Cohen had claimed that the money came from his personal finances. "The funds were taken from my home equity line and transferred internally to my . . . account in the same bank," he said in a statement in March.
Trump had claimed that he knew nothing about any of it during an exchange with reporters on Air Force One in April. Asked whether he knew where the money had come from, he said, "No, I don't know." Asked whether he had ever set up a fund from which Cohen could draw money, Trump didn't respond.
On Wednesday night, Giuliani said there are many instances in which lawyers do things for clients without letting them know, "like I take care of things like this with my clients." That, apparently, is how things work with celebrities and people of wealth. Time to move on.
What isn't entirely clear is whether Giuliani's version, which obviously contradicts the president's, is the full story. No one who might know what happened took issue Thursday with the claim that Trump repaid Cohen. But without some documentation, the full circumstances of the transaction can't be known to outsiders. It would not be surprising to find that some details are still missing.
Trump isn't the first president to tell lies. Bill Clinton lied about his relationship with White House intern Monica Lewinsky when he wagged his finger and said, "I did not have sexual relations with that woman, Miss Lewinsky."
Other presidents have lied about events and policies. So this president has some company. But from serial exaggerations to disregard for the facts (his claim that millions of people voted illegally for Hillary Clinton in 2016) to obvious falsehoods, deliberate or unconscious, Trump has a pattern and practice that is often breathtaking in its audacity.
The Washington Post's Fact Checker reported this week that during Trump's presidency, the number of "false or misleading claims" has now reached 3,000, an average of 6.5 per day.
White House press secretary Sarah Huckabee Sanders decided not to try to decipher or explain or acknowledge the contradictions between the president's and Cohen's earlier statements and what Giuliani said Wednesday night and Thursday morning. Citing "ongoing litigation," she said, "I don't have anything else to say." At her afternoon briefing, she declined to engage fully when questioned, claiming Trump learned only later of the payment. "We give the very best information we have at the time," she said.
The Stormy Daniels episode wasn't the only instance in which Giuliani provided a new account of events. He also offered a new explanation for the president's firing of FBI Director James Comey. It was the third attempt to describe a dismissal that ultimately led to the ongoing Russia investigation being turned over to Special Counsel Robert Mueller.
Recall the sequence of events a year ago when Comey was suddenly fired while on a trip to California. The initial account from the White House was that Trump fired Comey after receiving a memo from Deputy Attorney General Rod Rosenstein criticizing Comey for his handling of the investigation of Hillary Clinton's emails.
It was, of course, Rosenstein who selected Mueller to oversee the inquiry, and it is Rosenstein who is now the target of the president and House conservatives, who want him removed.
That cover story crediting the Rosenstein memo for the firing lasted until the president sat down with NBC's Lester Holt. He told Holt, "In fact, when I decided to just do it, I said to myself, I said, 'You know, this Russia thing with Trump and Russia is a made-up story. It's an excuse by the Democrats for having lost an election that they should have won.' "

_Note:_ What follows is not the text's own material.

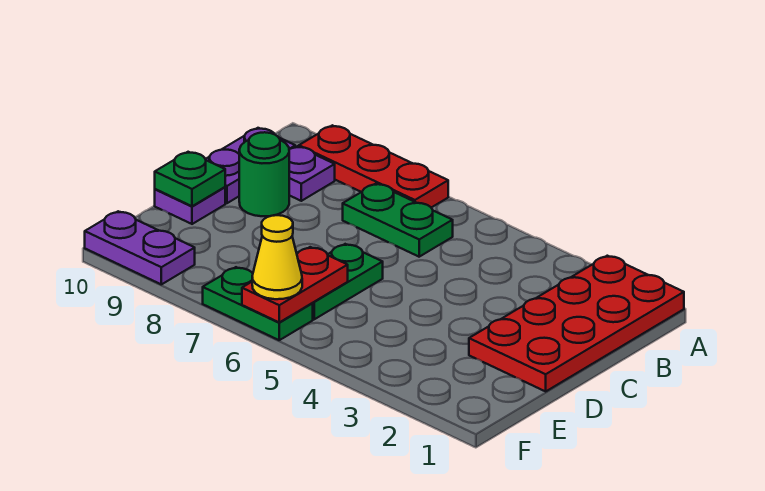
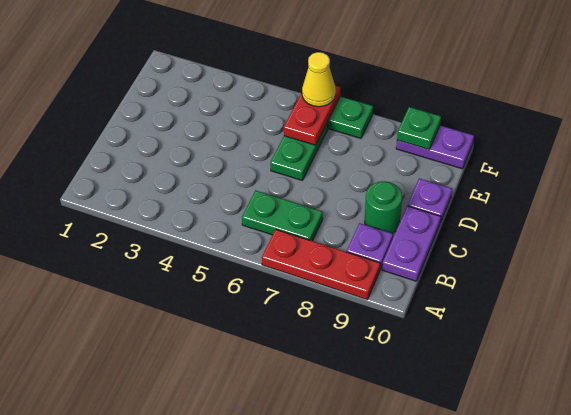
red 2x4 plate [469,256,684,391] -> none
green 1x1 plate [155,152,225,206] -> green 1x1 plate moved to [397,107,441,150]

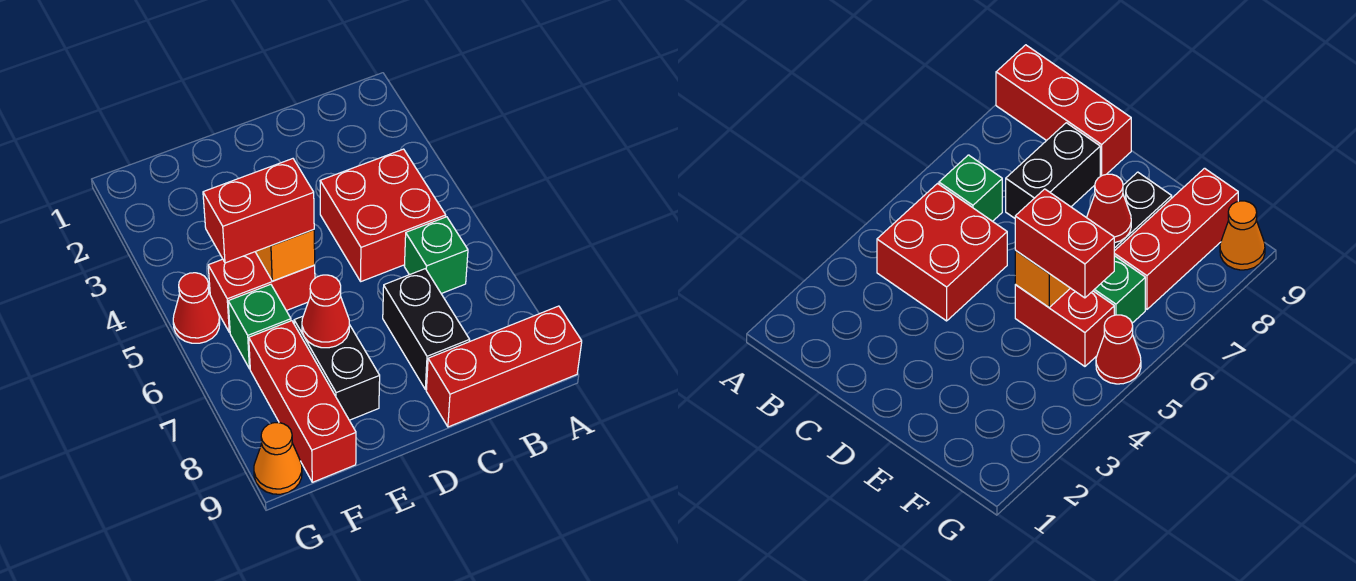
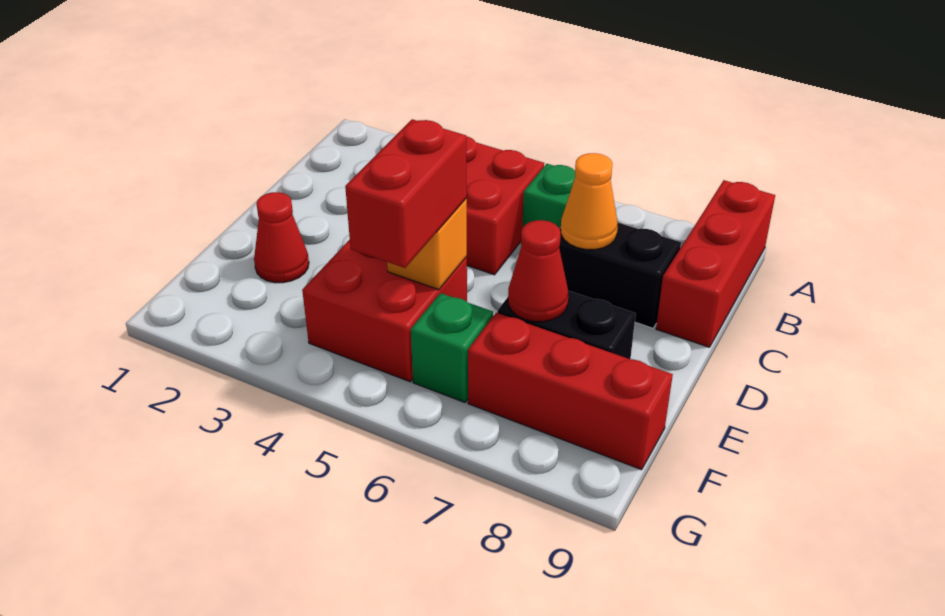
red 1x2 brick [208,252,315,333] -> red 2x2 brick [302,240,467,382]
red 1x1 cone [173,273,220,343] -> red 1x1 cone moved to [254,192,309,283]
orange 1x1 cone [254,423,302,494] -> orange 1x1 cone moved to [561,153,618,249]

Giuliani provided yet another version to Fox News, saying Comey was dismissed because he "would not, among other things, say that he [Trump] wasn't a target" of the Russia investigation. Trump, by his own admission, was irritated that Comey would not publicly clear him. Perhaps Giuliani's explanation is partly consistent with Trump's comment to Holt - it was in one form or another "the Russia thing" that cost Comey his job.
Mueller's team and Trump's new legal team appear headed for a major collision over the terms of a possible interview with the president, one that could lead to the Supreme Court for adjudication. Trump allies fear what could happen if the president is required to answer questions verbally, given his tortured relationship with the truth, which is why many have said he should not agree to do so.

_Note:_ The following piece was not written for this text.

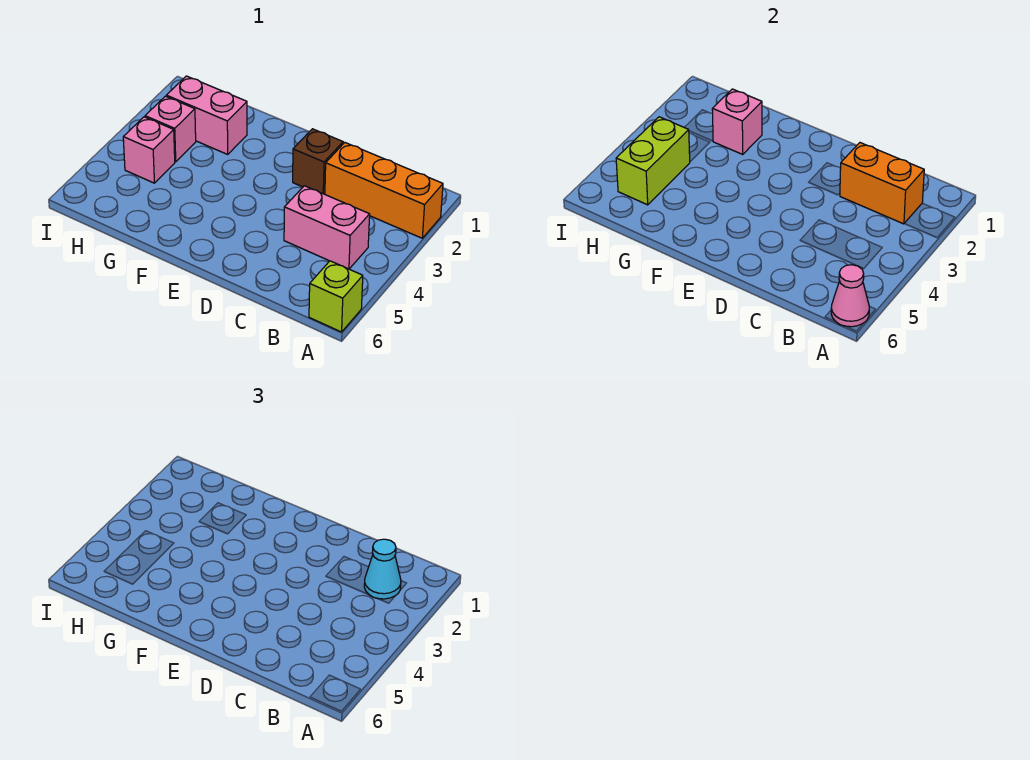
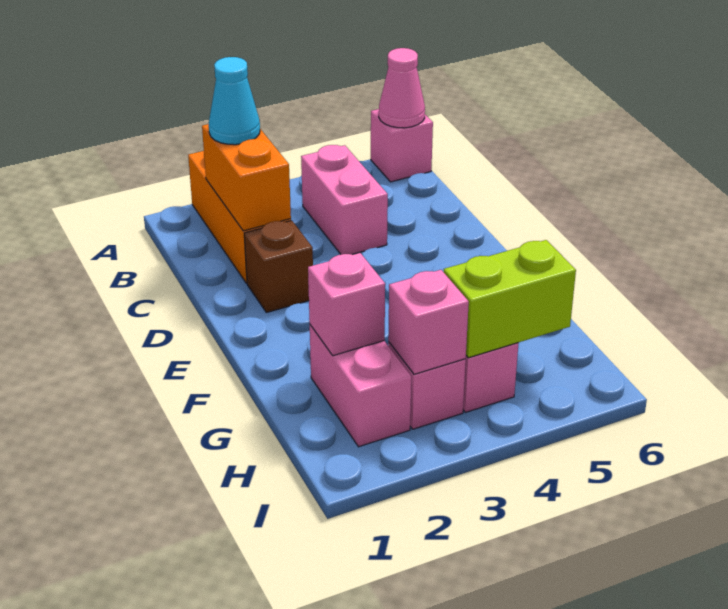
lime 1x1 brick [309,261,363,332] -> pink 1x1 brick [371,109,433,182]
none -> pink 1x1 brick [388,270,469,374]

There are also potential legal ramifications involving the payment to Daniels, now that the facts of the transaction are becoming clearer. Campaign finance and other lawyers will sort through the possibilities.
All of this will play out in the coming weeks or months. In the meantime, the question of the public's tolerance for the president's behavior remains in the forefront. After nearly three years in the political arena, Trump has shown his ability to withstand controversies of many kinds. That may continue to be the case. But that doesn't make the uncomfortable questions about truth and the president any less important.